(Items listed in a dataset)
***

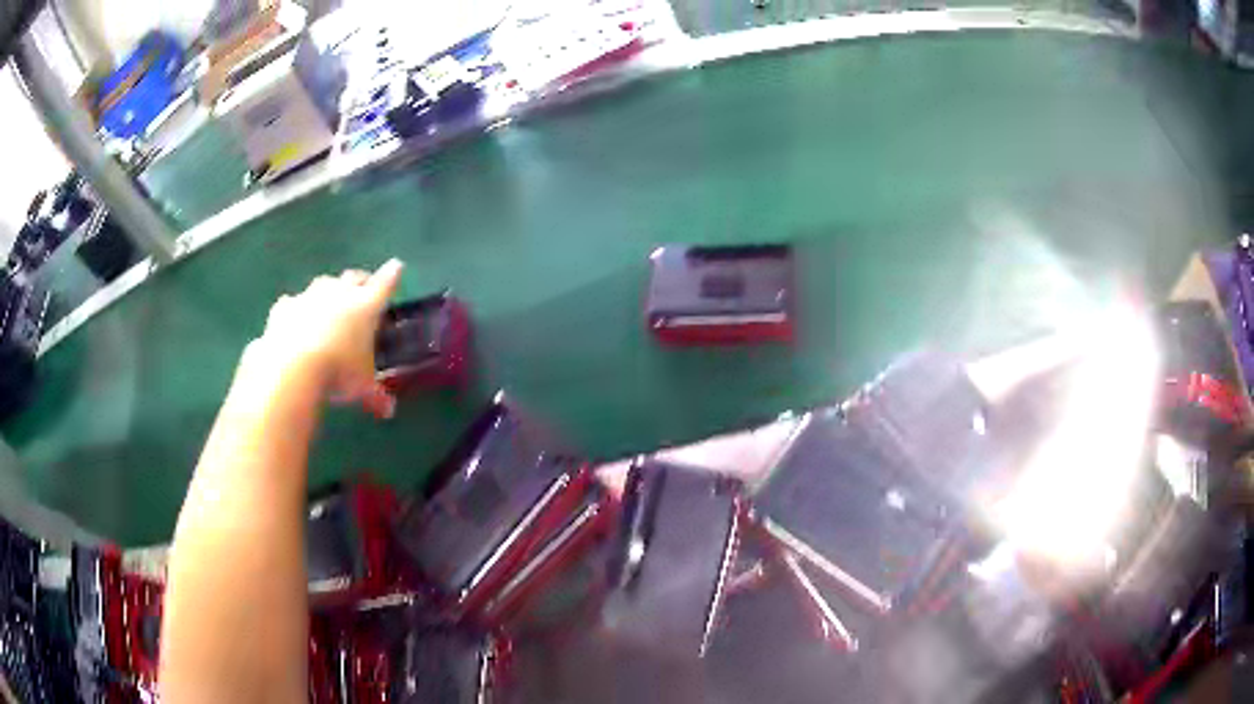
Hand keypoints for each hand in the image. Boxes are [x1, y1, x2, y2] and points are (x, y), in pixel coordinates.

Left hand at [251, 260, 403, 417]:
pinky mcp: (285, 306)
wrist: (292, 366)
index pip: (385, 284)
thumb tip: (389, 411)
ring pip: (323, 284)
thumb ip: (376, 396)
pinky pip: (292, 303)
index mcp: (366, 307)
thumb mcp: (362, 388)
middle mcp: (339, 293)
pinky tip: (294, 320)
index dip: (392, 275)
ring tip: (327, 304)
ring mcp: (310, 296)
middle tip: (362, 289)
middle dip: (360, 281)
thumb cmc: (338, 372)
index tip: (397, 266)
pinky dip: (296, 309)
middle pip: (353, 277)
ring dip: (328, 291)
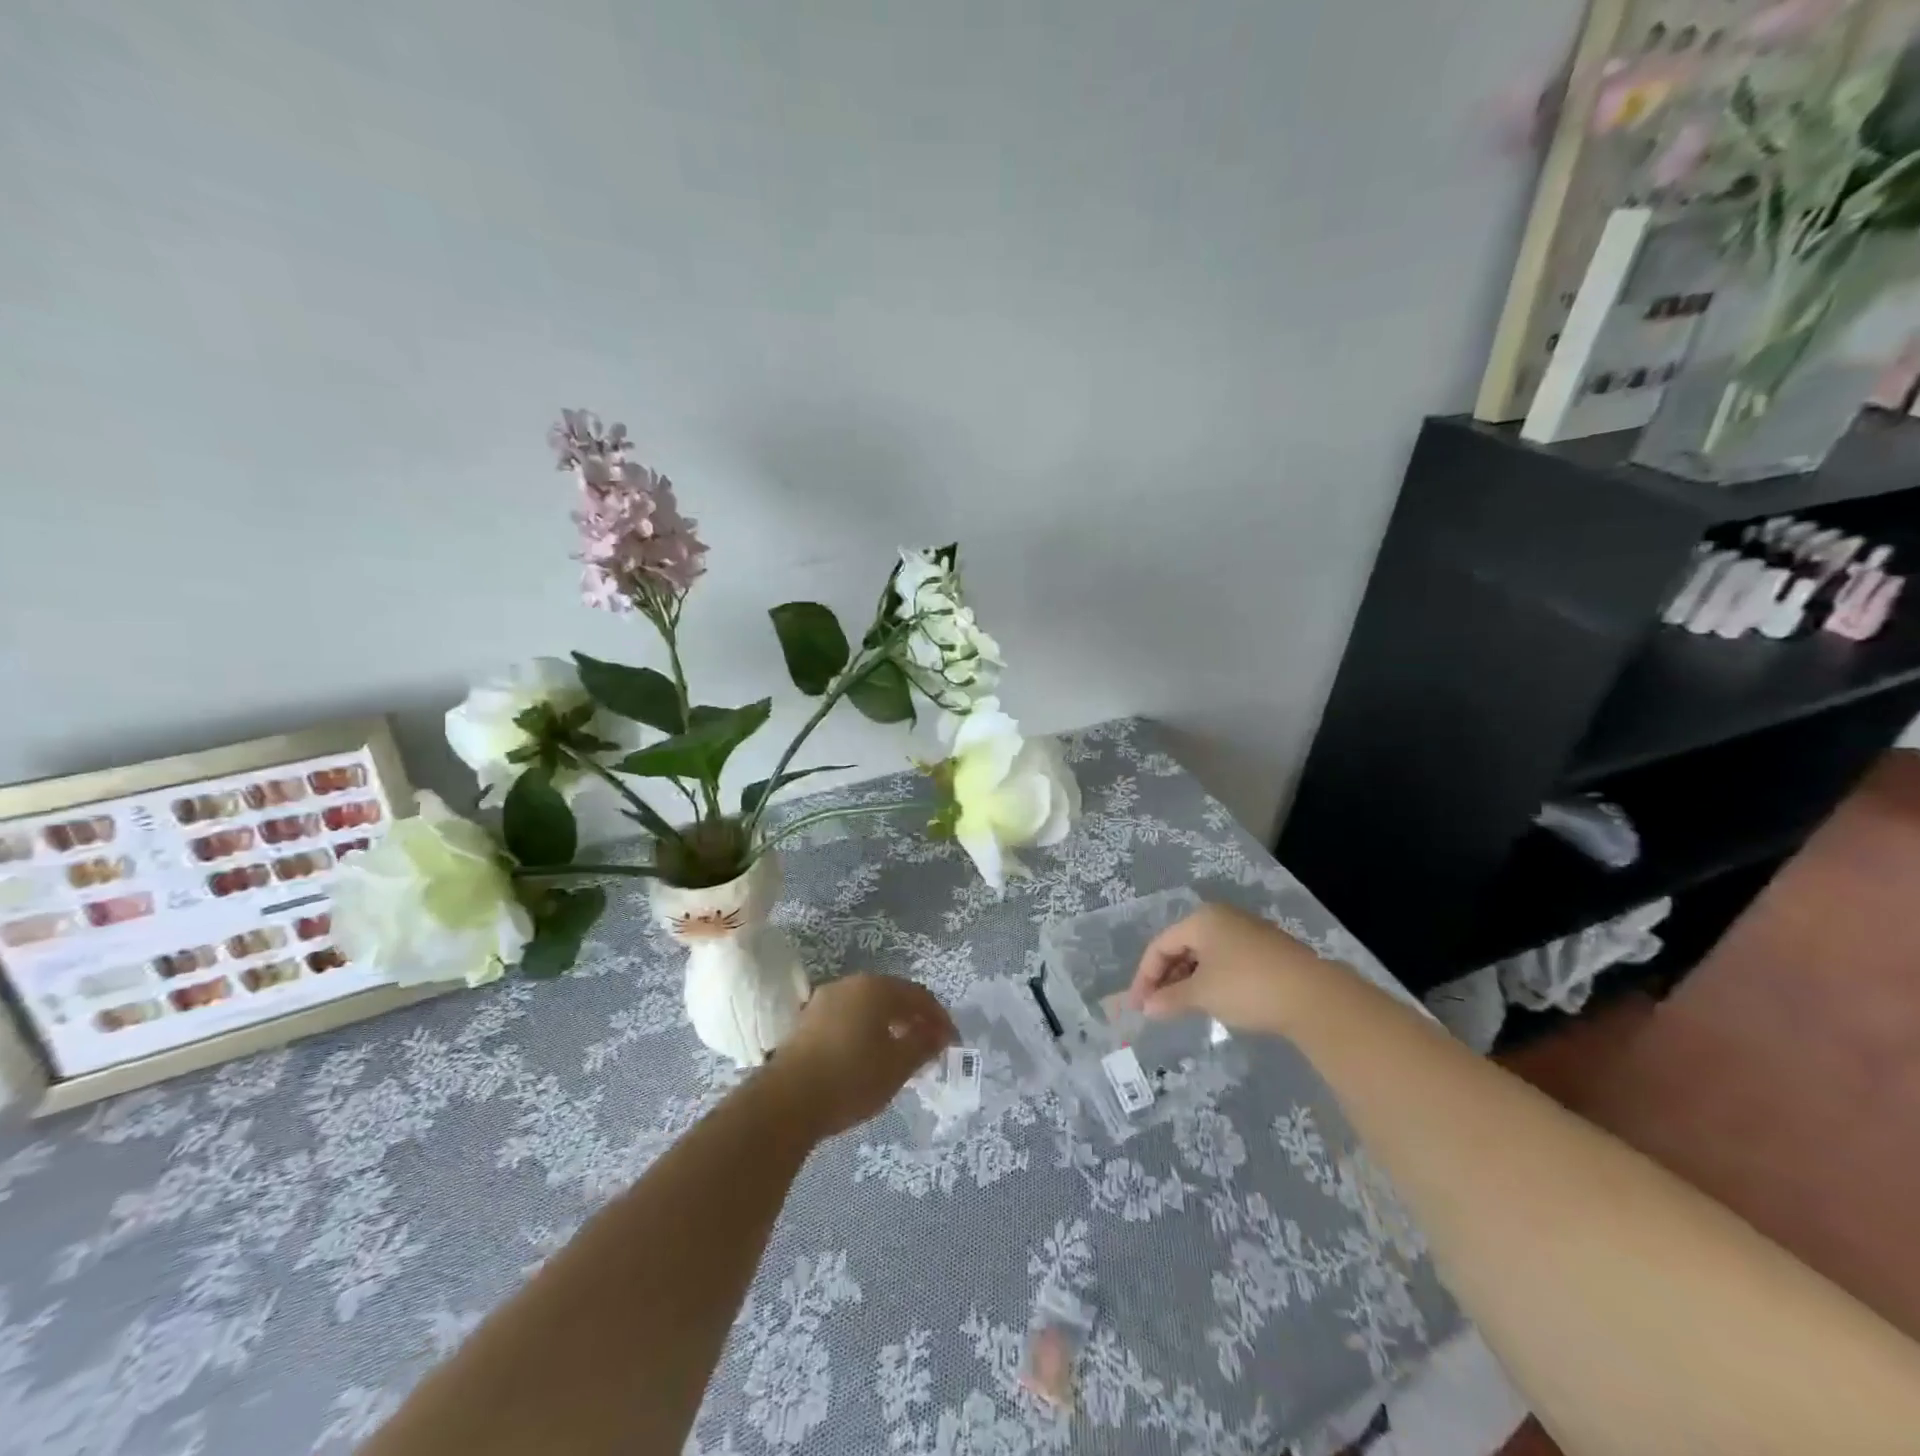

***

- _Exercise description_
Please leave out the pictures while you copy exactly the lines from the one containing "ring mcp: (310, 296)" through the end of the records.

- _Task response_
ring mcp: (310, 296)
middle tip: (362, 289)
middle dip: (360, 281)
thumb cmc: (338, 372)
index tip: (397, 266)
pinky dip: (296, 309)
middle pip: (353, 277)
ring dip: (328, 291)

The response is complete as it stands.